Yellow cluster state because of unassigned nodes, Can't relocate unassigned shard


(Colonelmo) #1

Hello.

I have a 2.3.3 elasticsearch cluster and I mistakenly joined a 2.4.1 node.

The problem is that somehow I lost two nodes in the cluster and I ended up with a primary shard on the 2.4.1 node and two unassigned replicas of that same shard. (Total replica count per shard is 3)

The cluster state is therefore yellow.

I have tried relocating the primary shard on another node but :

target node version [2.3.3] is older than source node version [2.4.1]

Same thing goes for trying to assign the two unassigned shards to 2.3.3 nodes.

Also I have tried cancelling placement of the primary shard on the 2.4.1 machine and It didn't work either.

Do you have any ideas how I can solve this?
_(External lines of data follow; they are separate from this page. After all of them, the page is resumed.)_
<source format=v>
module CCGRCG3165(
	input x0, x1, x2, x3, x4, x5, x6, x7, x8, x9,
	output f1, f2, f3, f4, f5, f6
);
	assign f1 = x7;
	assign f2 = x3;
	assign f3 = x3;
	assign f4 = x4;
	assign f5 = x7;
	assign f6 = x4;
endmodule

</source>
First thing that comes to my mind is upgrading the other nodes to 2.4.1 but let's say that is not an option.

I would really appreciate it if you took your time to answer this because I'm completely out of ideas.
Thank you for your time.


(Yannick Welsch) #2

Once a shard has made it to a node with newer version, it cannot move back to an older one. The reason is that the node with higher version might write data in a format that the older ones are unable to understand. Moving shards is thus only possible from older to newer nodes and not vice-versa. Upgrading to 2.4.1 is the only option here.


(Colonelmo) #3

Thanks.

And will rebuild index work?


(Yannick Welsch) #4

yes, that will work. You just have to make sure though that the rebuilt indices do not end up on the new node. This can be done by excluding the node from allocating new shards, see here: https://www.elastic.co/guide/en/elasticsearch/reference/current/allocation-filtering.html


(Colonelmo) #5

Hmmm so the data format is backward compatible while the index format is not. Right?
I have already set that, but I can't see it in GET /_cluster/settings. Does it mean that it is not yet set? My bad, it is set.
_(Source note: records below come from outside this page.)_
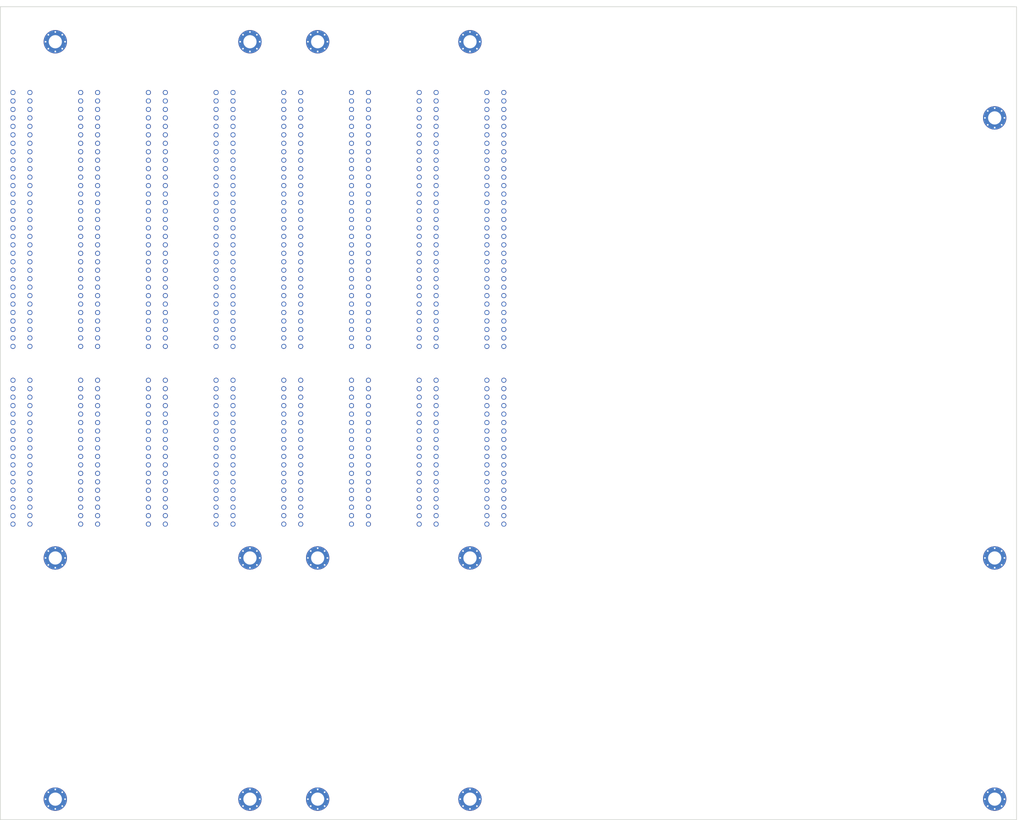
<source format=kicad_pcb>
(kicad_pcb(version 20240108)(generator "pcbnew")(generator_version "8.0")(paper "A0" portrait)
(footprint "16bISA" (layer "F.Cu") (at 132.0752 15.24 0))
(footprint "16bISA" (layer "F.Cu") (at 111.7552 15.24 0))
(footprint "16bISA" (layer "F.Cu") (at 91.4352 15.24 0))
(footprint "16bISA" (layer "F.Cu") (at 71.1152 15.24 0))
(footprint "16bISA" (layer "F.Cu") (at 50.7952 15.24 0))
(footprint "16bISA" (layer "F.Cu") (at 30.4752 15.24 0))
(footprint "16bISA" (layer "F.Cu") (at 10.1552 15.24 0))
(footprint "16bISA" (layer "F.Cu") (at -10.1648 15.24 0))
(footprint "HOLE" (layer "F.Cu") (at 0 0  0))
(footprint "HOLE" (layer "F.Cu") (at 58.42 0  0))
(footprint "HOLE" (layer "F.Cu") (at 78.74 0  0))
(footprint "HOLE" (layer "F.Cu") (at 124.46 0  0))
(footprint "HOLE" (layer "F.Cu") (at 281.94 22.86  0))
(footprint "HOLE" (layer "F.Cu") (at 0 154.94  0))
(footprint "HOLE" (layer "F.Cu") (at 58.42 154.94  0))
(footprint "HOLE" (layer "F.Cu") (at 78.74 154.94  0))
(footprint "HOLE" (layer "F.Cu") (at 124.46 154.94  0))
(footprint "HOLE" (layer "F.Cu") (at 281.94 154.94  0))
(footprint "HOLE" (layer "F.Cu") (at 0 227.33  0))
(footprint "HOLE" (layer "F.Cu") (at 58.42 227.33  0))
(footprint "HOLE" (layer "F.Cu") (at 78.74 227.33  0))
(footprint "HOLE" (layer "F.Cu") (at 124.46 227.33  0))
(footprint "HOLE" (layer "F.Cu") (at 281.94 227.33  0))
(gr_rect (start 131.9784 -12.5)(end 290.7284 12.5)(stroke(width 0.05)(type default))(fill none)(layer "F.CrtYd"))
(gr_rect(start 288.5 -10.5) (end -16.5 233.5)(stroke(width 0.2)(type default))(fill none)(layer "Edge.Cuts")))


</source>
So if I rebuild the index, it will go fine and this node won't have any primary shards?

And will backup work correctly at this stage?


(Colonelmo) #6

I would actually prefer rebuild index, if it's safe to do so. Would you have any reason why I shouldn't do so and upgrade all of the nodes instead?


(Yannick Welsch) #7

Not sure what you mean here. The on-disk data format is not backward compatible, but the actual data should be. How do you plan on rebuilding the index? From an external data source?

If you correctly applied the shard allocation filtering mentioned above, shards of new indices won't be allocated to this node and existing shards won't be moved to this node. The shards that are currently on the node won't be moved to older nodes though.
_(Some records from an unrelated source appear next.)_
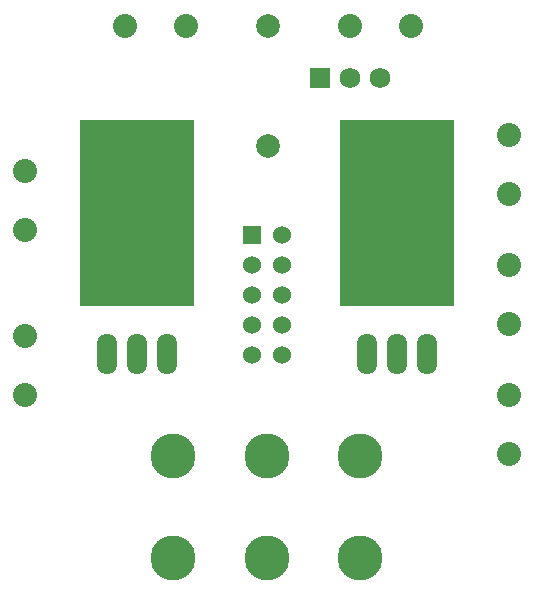
<source format=gts>
%FSLAX46Y46*%
G04 Gerber Fmt 4.6, Leading zero omitted, Abs format (unit mm)*
G04 Created by KiCad (PCBNEW (2014-jul-16 BZR unknown)-product) date Wed 01 Oct 2014 08:58:49 PM PDT*
%MOMM*%
G01*
G04 APERTURE LIST*
%ADD10C,0.100000*%
%ADD11R,1.727200X1.727200*%
%ADD12C,1.727200*%
%ADD13R,1.524000X1.524000*%
%ADD14C,1.524000*%
%ADD15C,2.032000*%
%ADD16O,1.699260X3.500120*%
%ADD17R,9.652000X15.748000*%
%ADD18C,1.998980*%
%ADD19C,3.810000*%
G04 APERTURE END LIST*
D10*
D11*
X129540000Y-106680000D03*
D12*
X132080000Y-106680000D03*
X134620000Y-106680000D03*
D13*
X123730000Y-119920000D03*
D14*
X126270000Y-119920000D03*
X123730000Y-122460000D03*
X126270000Y-122460000D03*
X123730000Y-125000000D03*
X126270000Y-125000000D03*
X123730000Y-127540000D03*
X126270000Y-127540000D03*
X123730000Y-130080000D03*
X126270000Y-130080000D03*
D15*
X145500000Y-133500000D03*
X145500000Y-138500000D03*
X145500000Y-122500000D03*
X145500000Y-127500000D03*
X145500000Y-111500000D03*
X145500000Y-116500000D03*
X104500000Y-133500000D03*
X104500000Y-128500000D03*
X104500000Y-119500000D03*
X104500000Y-114500000D03*
D16*
X136000000Y-130000000D03*
X133460000Y-130000000D03*
X138540000Y-130000000D03*
D17*
X136000000Y-118062000D03*
D16*
X114000000Y-130000000D03*
X111460000Y-130000000D03*
X116540000Y-130000000D03*
D17*
X114000000Y-118062000D03*
D18*
X125095000Y-102235000D03*
X125095000Y-112395000D03*
D15*
X137172700Y-102235000D03*
X132067300Y-102235000D03*
X118122700Y-102235000D03*
X113017300Y-102235000D03*
D19*
X125000000Y-147318000D03*
X125000000Y-138682000D03*
X132924800Y-147318000D03*
X117075200Y-138682000D03*
X132924800Y-138682000D03*
X117075200Y-147318000D03*
M02*

</source>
It might be easier just to upgrade.


(Colonelmo) #8

Oh there's the problem. So the primary shard which only exists on the 2.4.1 node without any replicas will stay there even after the index being rebuilt and excluding allocation, and I'll again end up with two unassigned shards and a yellow state.

I'll just go with the upgrade then. Since I could accidentally join a newer node, I assume it's safe to upgrade the other nodes, right?

And since backing up the data the way documentation recommends probably won't work for me because of the newer index on the 2.4.1 node, is there a bulk GET api just to get all the data out and be able to repopulate the database if anything goes wrong during the upgrade?


(Yannick Welsch) #9

As long as you don't explain what you mean by "rebuilt", I cannot give an answer to that question. If you want to stay on 2.3.3 you can create a new index (the shards of that new index will be allocated on old nodes due to excluding allocation) and reindex the data from the old index into the new one. After that is done, you can check if all the data has made it properly into the new index and you can delete the old one.


(system) #10